Everyone thought she was crazy to move in. But later my cousins would come ’round asking about her health, hoping she’d pass before Granny, lose her hold on land they wanted to claim as their own inheritance, not hers.
The driveway, closely cut grass, she lined with yellow and green crotons. The approach to the house, small palms, just beginning to demand notice. The backdrop to the west, the Atlantic. And to the east, Morne Volcan, my mother’s strength—the mountain she’s looked to for anchor since she was a child. Volcan is covered in rainforest, shrouded in mist, bigger and more aware of its position than any other mountain on the small island. Her back porch, off the kitchen, looks at Volcan, as if to keep the mountain secret, while the eyes of visitors look toward the ocean from the public front.
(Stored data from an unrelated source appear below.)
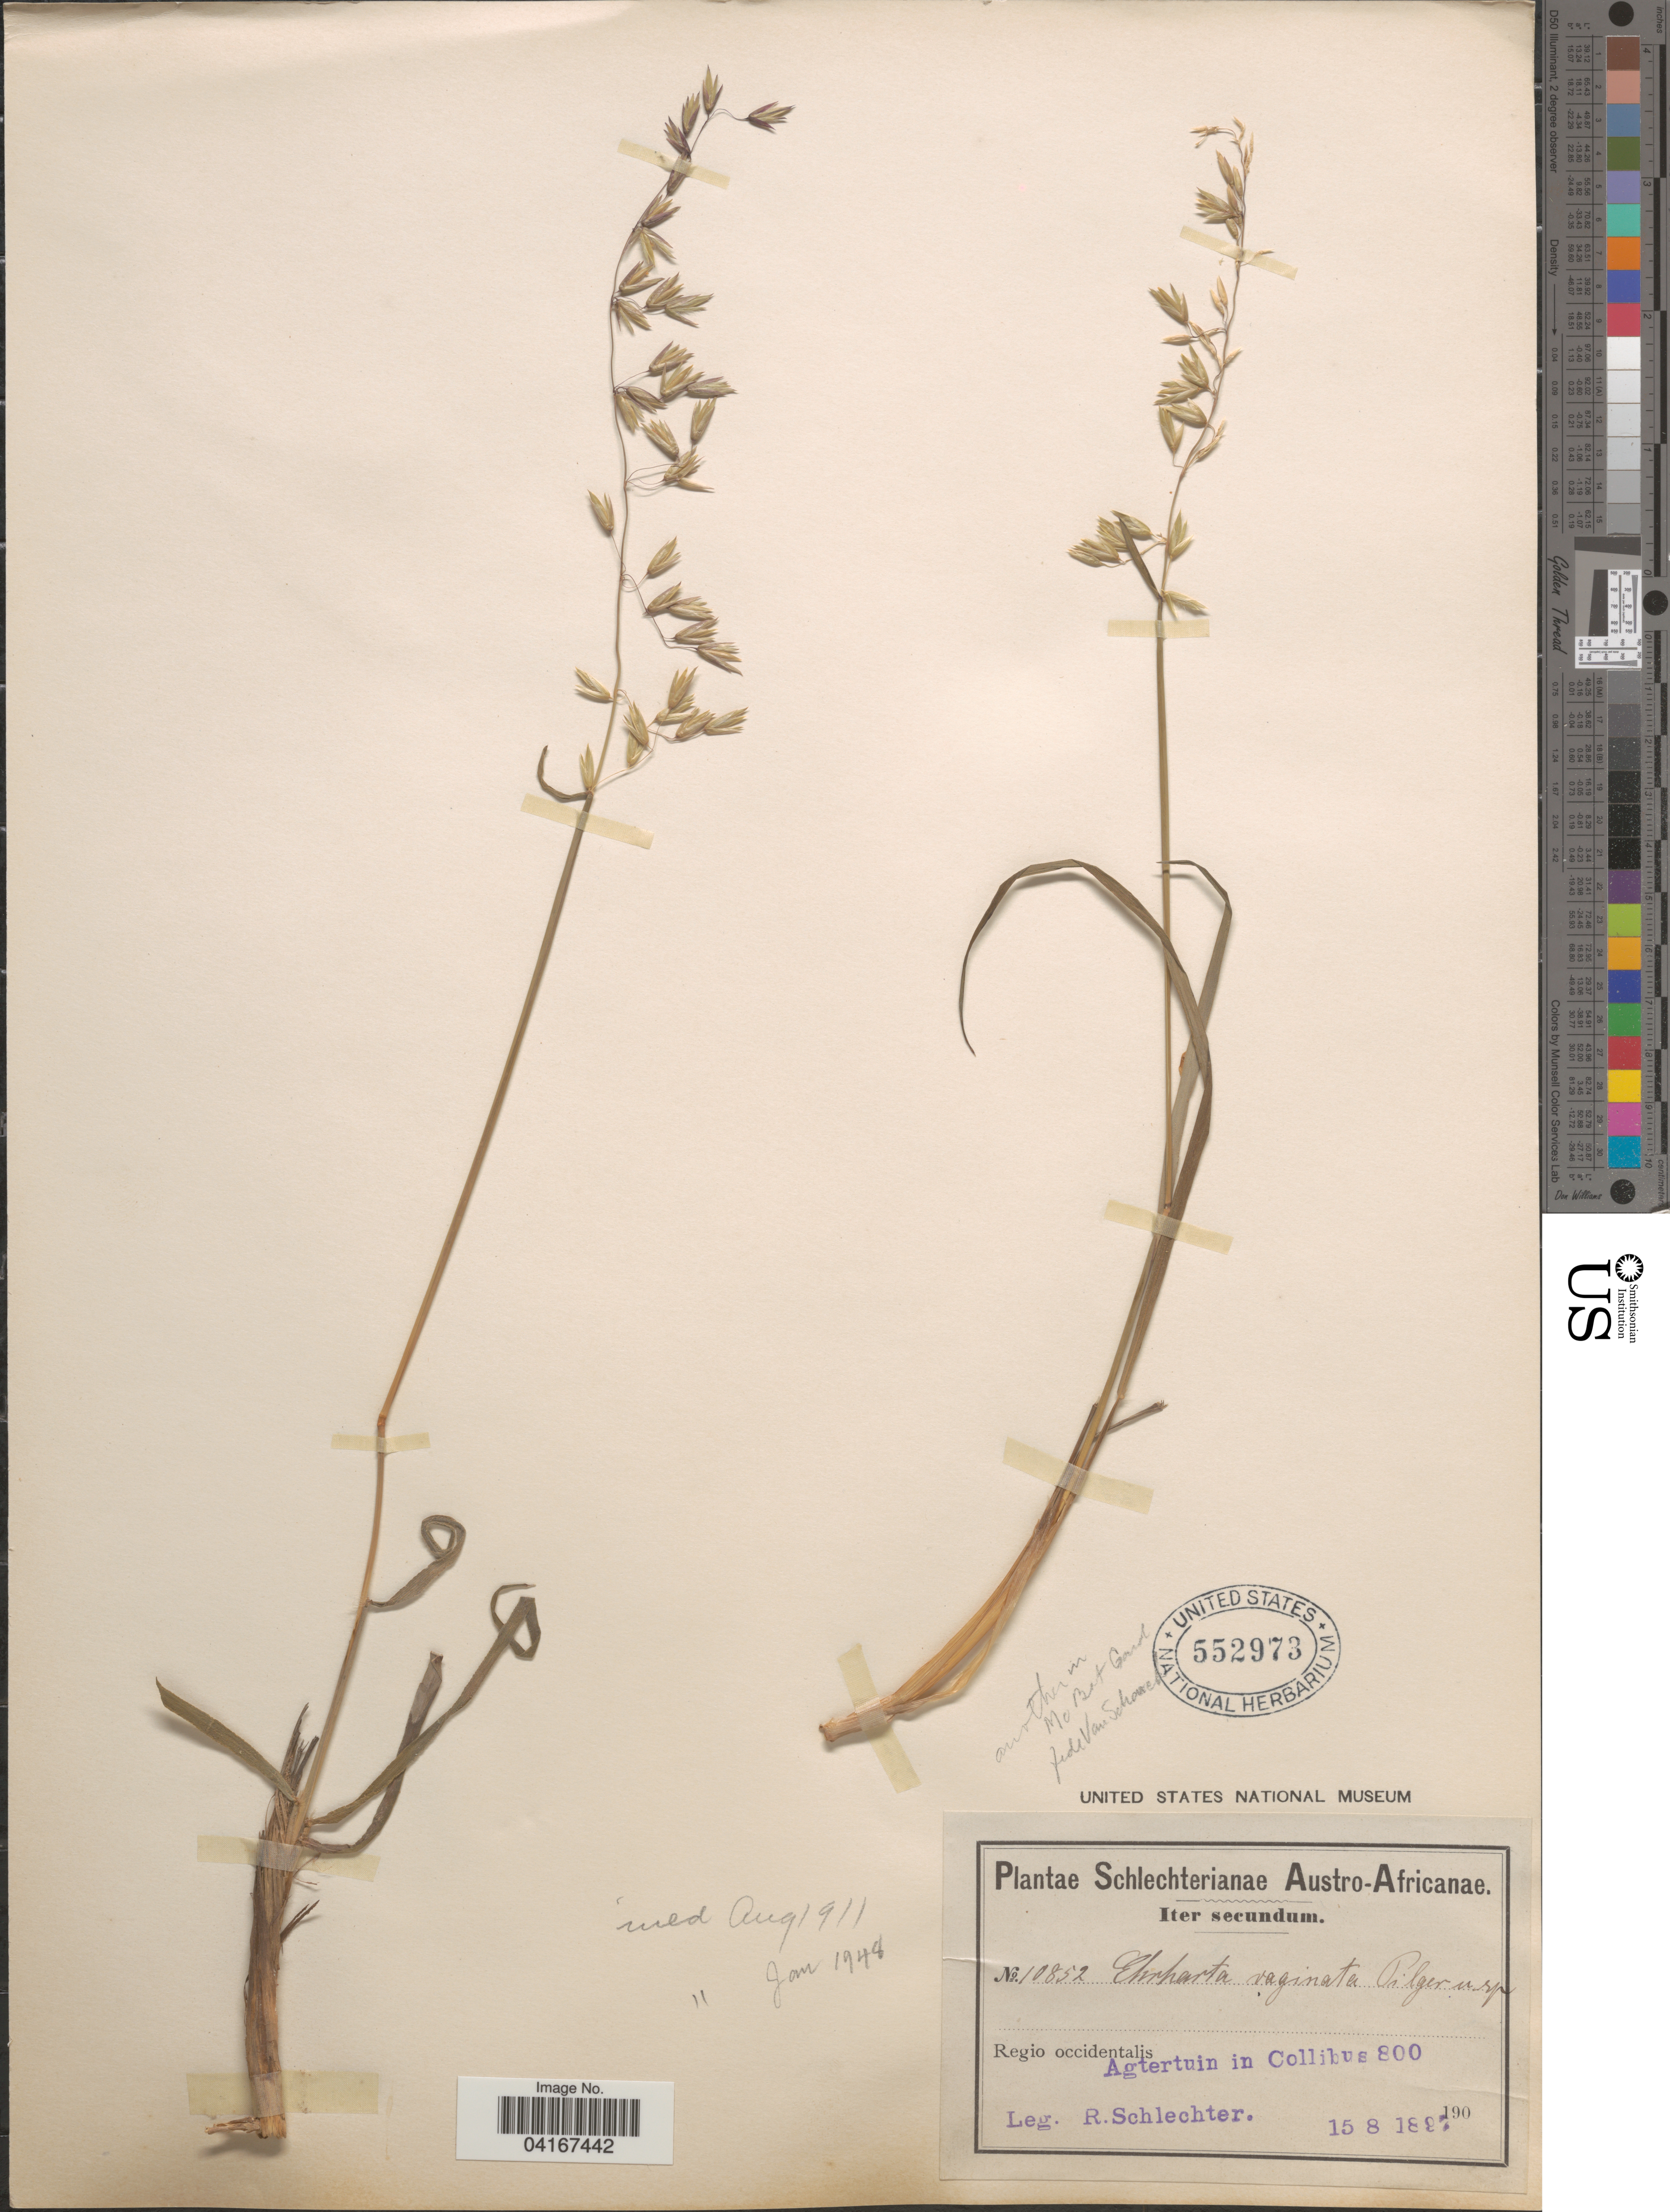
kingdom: Plantae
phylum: Tracheophyta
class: Liliopsida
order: Poales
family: Poaceae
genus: Ehrharta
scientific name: Ehrharta sp.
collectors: F. R. R. Schlechter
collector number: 10852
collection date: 1897-08-15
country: South Africa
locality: Austro-Africanae. Iter secundum. Regio occidentalis. Agtertuin in Collibus.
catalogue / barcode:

Much of the estate is cliff, but parts are level enough for planting. So while her family, the Pascals, weren’t using the land, people from Sommerset, the village down the road, were.
They set up gardens.
Technically, they were supposed to pay rent to Uncle George, but the payments had never been strictly enforced because Sommerset was an important constituency of his. When my mom moved in, she decided the gardeners should start paying. The gardeners, however, thought otherwise.
Back then, my mom had a woman from Sommerset, Mrs. H, come up to help every day with the washing and cooking. Mrs. H’s husband sometimes came around to spray the fruit trees with pesticides banned in North America and to clear away underbrush. The first report of how the gardeners felt about paying rent came from Mrs. H, who’d heard it from her husband. Rumor had it that some of the men in Sommerset thought my mom was being quite presumptuous to come back to Baobique after thirty years, stay all alone at Godwyn, and tell them to pay rent for land they had been using for long before her return. Some of those men thought they should go up there late one night and
teach dat ’oman a lesson, na
, rough her up like only a man could. The rumor was repeated to my mom by the old man with the apple-core head who used to sleep in her shed at night in exchange for dinner; an arrangement which gave him food and shelter and gave my mom a second presence on the estate when she was asleep and most vulnerable.
Turned out to just be a rumor though. Unsettling only because it came from Sommerset.
* * *
My studio sat half a block from one of those trendy Bay Area streets, like 24th Street or Castro in San Francisco; 4th Street in Berkeley; mine being Piedmont in Oakland, and the whiteness of the walls offered me a blank slate of which I appeared to be in particular need.
It occurred to me, as I drove my mother home, that I had yet to place anything on those walls, and while for so long their lack of clutter had perhaps provided me with a certain solace, they had now turned into something of a little pebble fallen in my shoe that rubbed and rubbed and rubbed against my skin. I knew the walls would strike her as freakish. Again I’d be the odd duck, a failure at all things feminine, like simple decoration and sleeping with men.